Sally was first taken to gymnastics classes at the age of 4, after her parents saw her flipping and cartwheeling around the house. Her parents soon withdrew her from her gym and brought her back four years later. Sally went on to become the top-ranked rhythmic gymnast in the country, but she walked away from an all-but-assured position on the 1996 Olympic Team when she heard a calling from God in a hotel in Paris.
Timothy Dalrymple spoke with her by phone.
Your star rose quickly in the world of rhythmic gymnastics when you were a young teenager. Did you excel right from the beginning? How did God factor into your career?
Actually, I wasn't good at rhythmic gymnastics at first. In my first competition, I bawled my eyes out. I loved training, but I was shy and insecure and did not want to compete in front of the crowd. So I cried the whole time. At my first national championships, when I was 11 years old, I came in forty-third out of four-four gymnasts.
I began as a terrible rhythmic gymnast. Then I committed my gymnastics career to God.
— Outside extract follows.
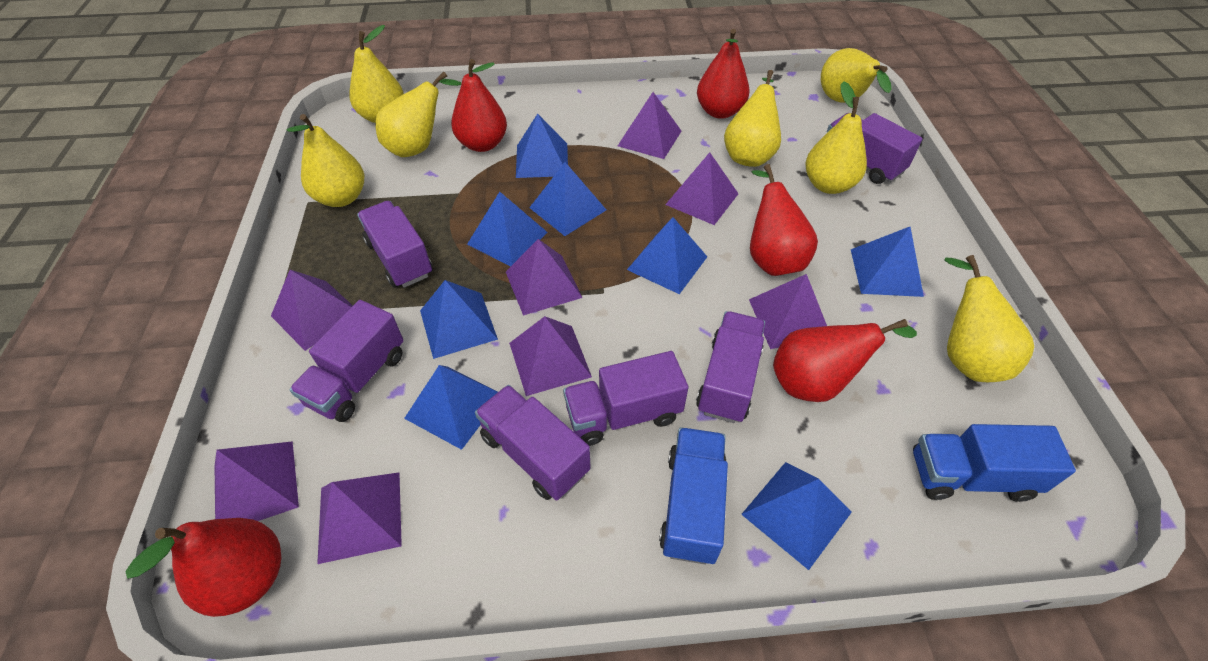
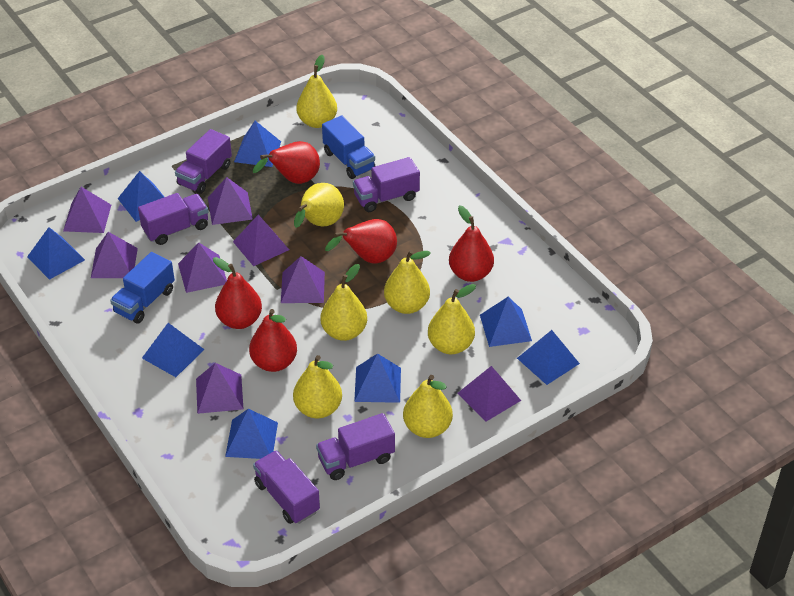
purple truck: [289,300,404,422] [357,201,433,288] [475,385,591,501] [563,351,689,446] [696,311,765,423] [827,113,923,184] = 6 -> [138,193,208,245] [175,129,232,194] [253,450,320,524] [316,413,395,480] [353,157,420,212] = 5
My dad had led me to Jesus when I was four years old, sitting on his lap on a rocking chair. But I was twelve years old when I really began growing in God and depending on Him. I committed to doing gymnastics as a form of worship to God. I didn't want to quit. I just wanted to do my gymnastics unto the Lord.
The next year, when I was 12, I placed fifth at the national championships and earned a spot on the national team. Then six months later, when the members of the national team competed for a re-ranking and for assignments to international competitions, I got first.
I went from forty-third place to first place in the span of 18 months. God had everything to do with that. As I committed my life and my career to Him, God became my helper. The woman who trained me brought in another coach from Bulgaria, and that too was God's doing. God brought together the team of coaches that I needed.
So yes, I definitely see God's hand in bringing me to the sport and bringing me through it. It's all used for Him. It's not like there was gymnastics and then my relationship with God was something different on the side. God is my life and he was using the sport for Him. It's a blessing to me to be a part of it, but it's all about Him.
You've become well known for the way in which you left gymnastics. Just to get the whole story in place before we discuss other things, please tell us how you discerned that it was time for you to leave.
I was on a world tour with the national team, and my teammates and I were all headed to the Olympics. That was our goal, our focus. Right before the World Championships, I woke up on October the 9th in a hotel room in Paris. I sat up in my bed, and the words of the Holy Spirit arose in my heart: It's time to go home.
In regular circumstances, the Holy Spirit does not speak to me audibly, but I knew I had just heard from the Lord. Those words were so clear and real to me that I had no question what had just happened.
I had not been thinking about retiring. My goal was the Olympics, and I was headed that direction-but I woke up in Paris and God told me to leave.
I was shocked. The World Championships was going to begin in a few days, and God was telling me to retire. It was not what I had been expecting, and yet I had total peace that it was what I should do. My heart accepted what my mind could not understand, and God graced me to do what He asked.
At the time, I could hardly even function physically. I had been away from home for months; I was underweight; we were all injured and working very hard. My teammate was having acupuncture in the hotel room and I was getting shots in my knee. Everything around me was chaotic and unhealthy.
I felt in my heart that I should finish the tour. I knew God was telling me to do that. So I competed that week and did my best. After the tour ended, my coach chose three of us to train with the French national team and prepare routines for the Olympics. We were not yet officially members of the Olympic team, but the intention was to prepare us for that, and all of the other girls on that tour did go on to make the Olympic team.